SPECIAL TO WORLD TRIBUNE.COM
Monday, September 15, 2003

LONDON Iran has been given an Oct. 31 deadline to cooperate with the International Atomic Energy Agency.

A resolution cosponsored by the United States that called on Iran to cooperate fully with the agency by Oct. 31 was passed by all 35 members of the board of governors. Iran walked out of the conference hall in Vienna before the resolution was adopted on Friday.

An Aug. 26 IAEA report said Iran has repeatedly provided false information on its nuclear program, Middle East Newsline reported. The report said Iran has established gas centrifuge and heavy water facilities -- usually reserved for nuclear weapons production.



"We will have no choice but to have a deep review of our existing level and extent of engagement with the agency vis-a-vis this resolution," Iran's envoy to the IAEA in Vienna, Ali Akbar Salehi, said.

The resolution also requests that the IAEA director-general Mohammed El Baradei submit a report by November to reach "definitive conclusions" about Iran's weapons program. This would be the third report by the IAEA.

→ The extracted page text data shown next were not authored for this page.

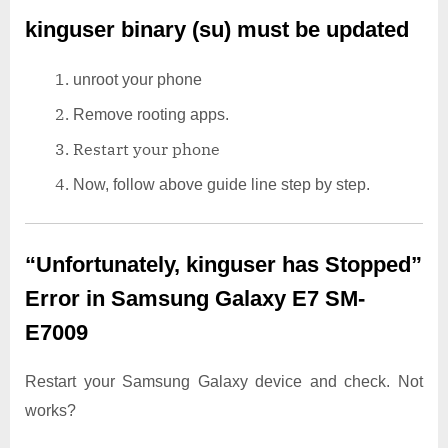
kinguser binary (su) must be updated
unroot your phone
Remove rooting apps.
Restart your phone
Now, follow above guide line step by step.
“Unfortunately, kinguser has Stopped”
Error in Samsung Galaxy E7 SM-
E7009
Restart your Samsung Galaxy device and check. Not
works?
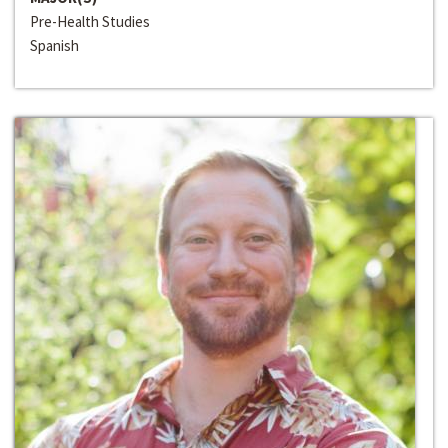
Pre-Health Studies
Spanish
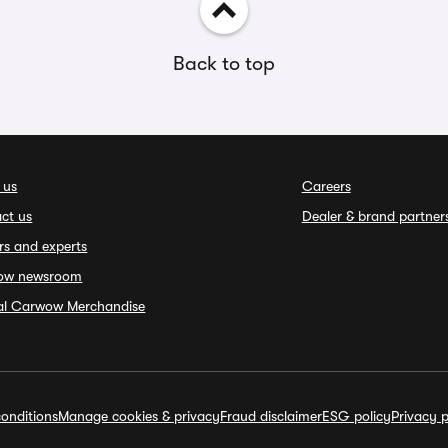
Back to top
 us
Careers
ct us
Dealer & brand partner
rs and experts
ow newsroom
ial Carwow Merchandise
onditions
Manage cookies & privacy
Fraud disclaimer
ESG policy
Privacy p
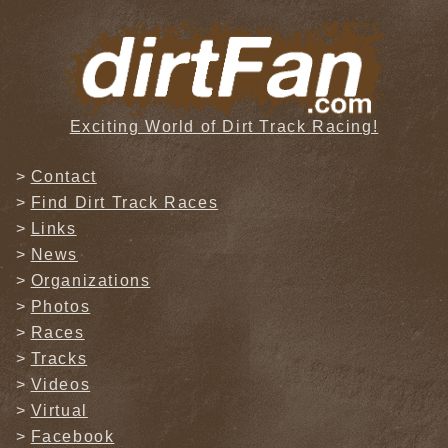
Exciting World of Dirt Track Racing!
Contact
Find Dirt Track Races
Links
News
Organizations
Photos
Races
Tracks
Videos
Virtual
Facebook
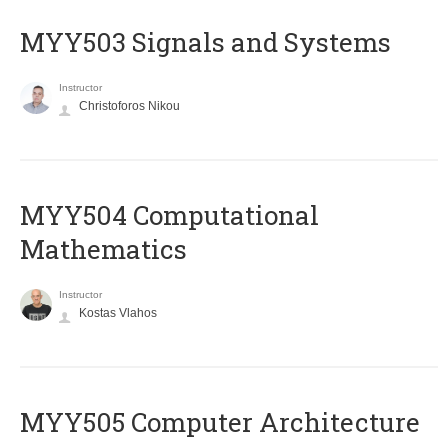
MYY503 Signals and Systems
Instructor
Christoforos Nikou
MYY504 Computational
Mathematics
Instructor
Kostas Vlahos
MYY505 Computer Architecture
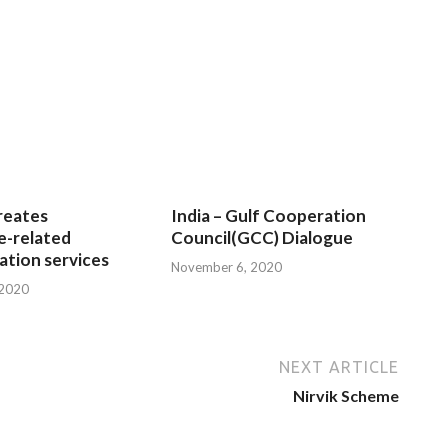
reates
India – Gulf Cooperation
e-related
Council(GCC) Dialogue
tion services
November 6, 2020
 2020
NEXT ARTICLE
Nirvik Scheme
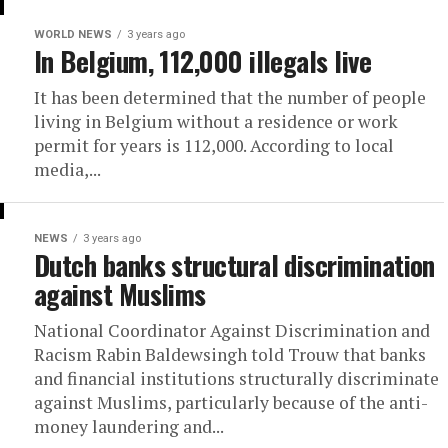
WORLD NEWS
3 years ago
In Belgium, 112,000 illegals live
It has been determined that the number of people
living in Belgium without a residence or work
permit for years is 112,000. According to local
media,...
NEWS
3 years ago
Dutch banks structural discrimination
against Muslims
National Coordinator Against Discrimination and
Racism Rabin Baldewsingh told Trouw that banks
and financial institutions structurally discriminate
against Muslims, particularly because of the anti-
money laundering and...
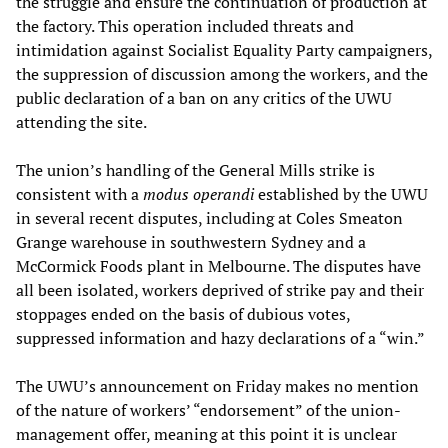
the struggle and ensure the continuation of production at
the factory. This operation included threats and
intimidation against Socialist Equality Party campaigners,
the suppression of discussion among the workers, and the
public declaration of a ban on any critics of the UWU
attending the site.
The union’s handling of the General Mills strike is
consistent with a
modus operandi
established by the UWU
in several recent disputes, including at Coles Smeaton
Grange warehouse in southwestern Sydney and a
McCormick Foods plant in Melbourne. The disputes have
all been isolated, workers deprived of strike pay and their
stoppages ended on the basis of dubious votes,
suppressed information and hazy declarations of a “win.”
The UWU’s announcement on Friday makes no mention
of the nature of workers’ “endorsement” of the union-
management offer, meaning at this point it is unclear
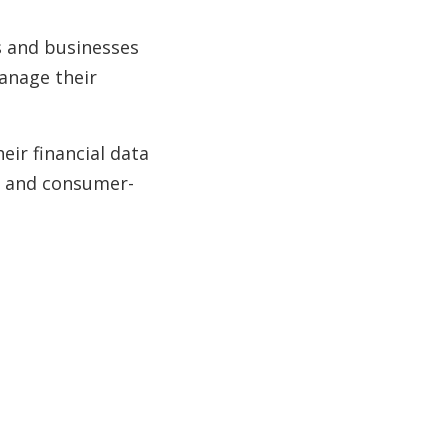
s and businesses
manage their
ir financial data
re and consumer-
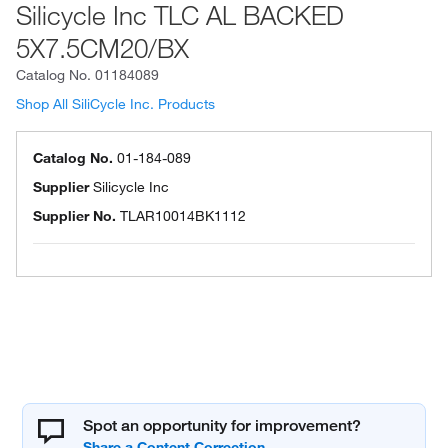
Silicycle Inc TLC AL BACKED
5X7.5CM20/BX
Catalog No.
01184089
Shop All SiliCycle Inc. Products
Catalog No.
01-184-089
Supplier
Silicycle Inc
Supplier No.
TLAR10014BK1112
Spot an opportunity for improvement?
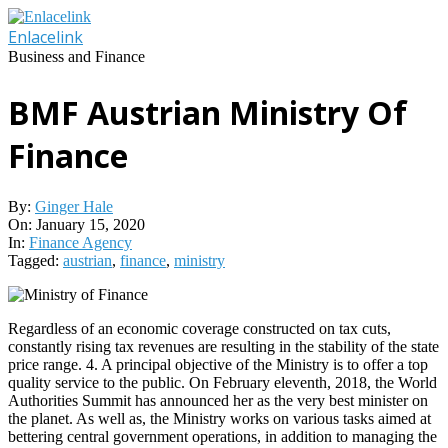
Skip
to
Enlacelink
content
Business and Finance
BMF Austrian Ministry Of
Finance
By:
Ginger Hale
On:
January 15, 2020
In:
Finance Agency
Tagged:
austrian
,
finance
,
ministry
Regardless of an economic coverage constructed on tax cuts,
constantly rising tax revenues are resulting in the stability of the state
price range. 4. A principal objective of the Ministry is to offer a top
quality service to the public. On February eleventh, 2018, the World
Authorities Summit has announced her as the very best minister on
the planet. As well as, the Ministry works on various tasks aimed at
bettering central government operations, in addition to managing the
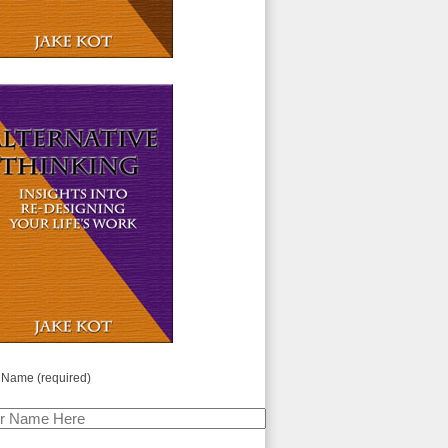
 Name (required)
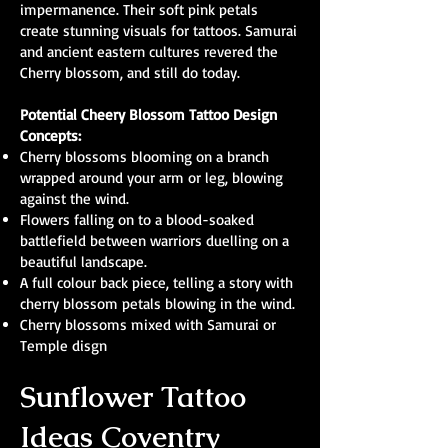
impermanence. Their soft pink petals
create stunning visuals for tattoos. Samurai
and ancient eastern cultures revered the
Cherry blossom, and still do today.
Potential Cheery Blossom Tattoo Design
Concepts:
Cherry blossoms blooming on a branch
wrapped around your arm or leg, blowing
against the wind.
Flowers falling on to a blood-soaked
battlefield between warriors duelling on a
beautiful landscape.
A full colour back piece, telling a story with
cherry blossom petals blowing in the wind.
Cherry blossoms mixed with Samurai or
Temple disgn
Sunflower Tattoo
Ideas Coventry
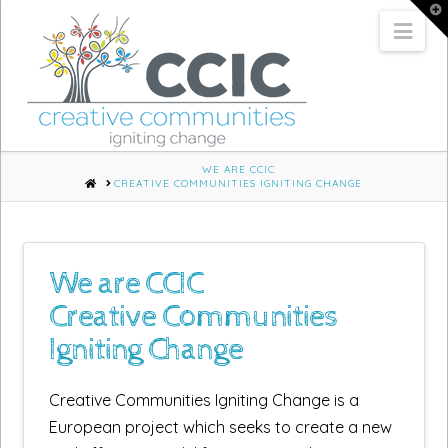
T
t
Nav
W
WE ARE CCIC
HOME
CREATIVE COMMUNITIES IGNITING CHANGE
We are CCIC
Creative Communities
Igniting Change
Creative Communities Igniting Change is a
European project which seeks to create a new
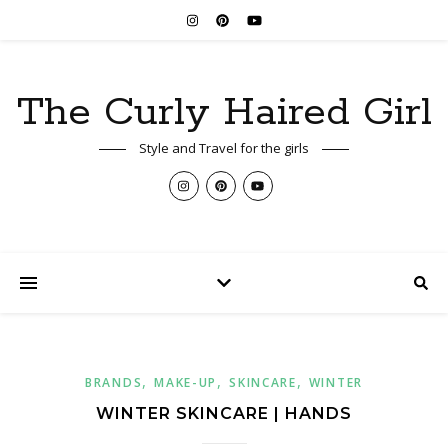
The Curly Haired Girl
Style and Travel for the girls
,
,
,
BRANDS
MAKE-UP
SKINCARE
WINTER
WINTER SKINCARE | HANDS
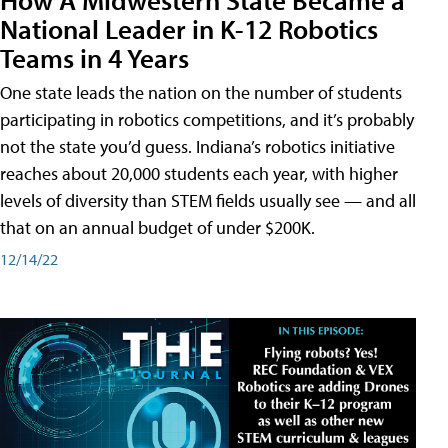
National Leader in K-12 Robotics
Teams in 4 Years
One state leads the nation on the number of students
participating in robotics competitions, and it’s probably
not the state you’d guess. Indiana’s robotics initiative
reaches about 20,000 students each year, with higher
levels of diversity than STEM fields usually see — and all
that on an annual budget of under $200K.
12/14/22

"'Definitive conclusions' means that we will have before us a report that adds to the body of knowledge developed by the agency, and that based on that we should be able to come to a definitive conclusion as to whether Iran is in compliance with its safeguards agreement," U.S. envoy to the IAEA Kenneth Brill said. "I don't think it's any secret to anyone that the United States believes that the evidence to date already indicates that Iran is not in compliance. But, the board decided to give Iran one last chance to comply with the agency's request and the board's request that it make available all the information the agency is asking for and allow access to all the sites and installations the agency needs to visit and take samples in."

The IAEA board plans reconvene in November to determine whether Iran remains in noncompliance. But Brill acknowledged that this did not mean that the agency would send the Iranian nuclear issue to the UN Security Council.